Research suggests girls are being held back by schools that encourage them to take 'applied' GCSEs such as health and social care

May Bulman
Tuesday 22 August 2017 00:13 BST
Vocational subjects appeared to put both boys and girls at a disadvantage
Vocational subjects appeared to put both boys and girls at a disadvantage (Getty)

Teenage girls who study vocational GCSE subjects rather than traditional academic courses are "significantly" less likely to go on to do A levels, according to research.

A new survey shows that young girls who studied an "applied" subject, such as health and social care, were less likely to stay on at A level and take the "facilitating" subjects, such as the sciences and maths, which are favoured by prestigious universities in the UK.

The study, carried out by the Centre for Longitudinal Studies and UCL's Institute of Education, found that vocational subjects appeared to put both boys and girls at a disadvantage – but this disadvantage linked to applied GCSEs was particularly strong for girls.

The findings, which come days before teenagers across the UK receive their GCSE results, suggest girls could be held back if their schools encourage them to take those options.

Vanessa Moulton, the lead author of the paper, said applied subjects could be particularly unhelpful for girls who want to progress in education, saying: “Applied subjects are particularly strongly gendered, with girls and boys taking completely different subjects.

"Essentially, what you see is predominantly working class girls taking subjects such as health and social care, which do not necessarily enhance their future prospects. Boys are more likely to take subjects such as engineering or information and communication technology, which may be less limiting post-16.”

Another paper in the same series highlights the influence schools have on the GCSE subjects pupils take. Researchers found that the biggest influence on whether or not pupils choose to study academically demanding subjects at GCSE, is the average attainment at their school and not their own past performance.

According to the research, a bright pupil in an academically selective school is more likely to take an academic route than an equally bright pupil in a less selective school.

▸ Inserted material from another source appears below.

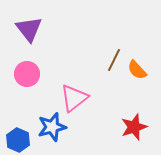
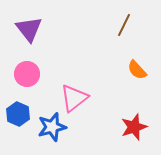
brown line: moved 10 px right, 35 px up
blue hexagon: moved 26 px up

Pupils in single-sex schools are also more likely to study academically demanding subjects.

Jake Anders of the UCL Institute of Education, the lead author on the study, said: “These results highlight that we should be sceptical of considering young people’s subjects of study purely in terms of ‘choice.’ They are, at most, constrained choices, potentially both for individuals and for schools.”

Some schools with less advantaged intakes may be more likely to offer their pupils more applied subjects, the paper suggests. Alternatively, schools in poorer areas may struggle to recruit good teachers in more academic subjects, and this may prevent pupils from taking certain combinations of options.

A Department for Education spokesman said: “The Government is phasing out applied GCSEs in favour of more academic GCSEs as part of our reforms to make the system more robust and rigorous, to match the best education systems in the world and to keep pace with universities' and employers' demands.”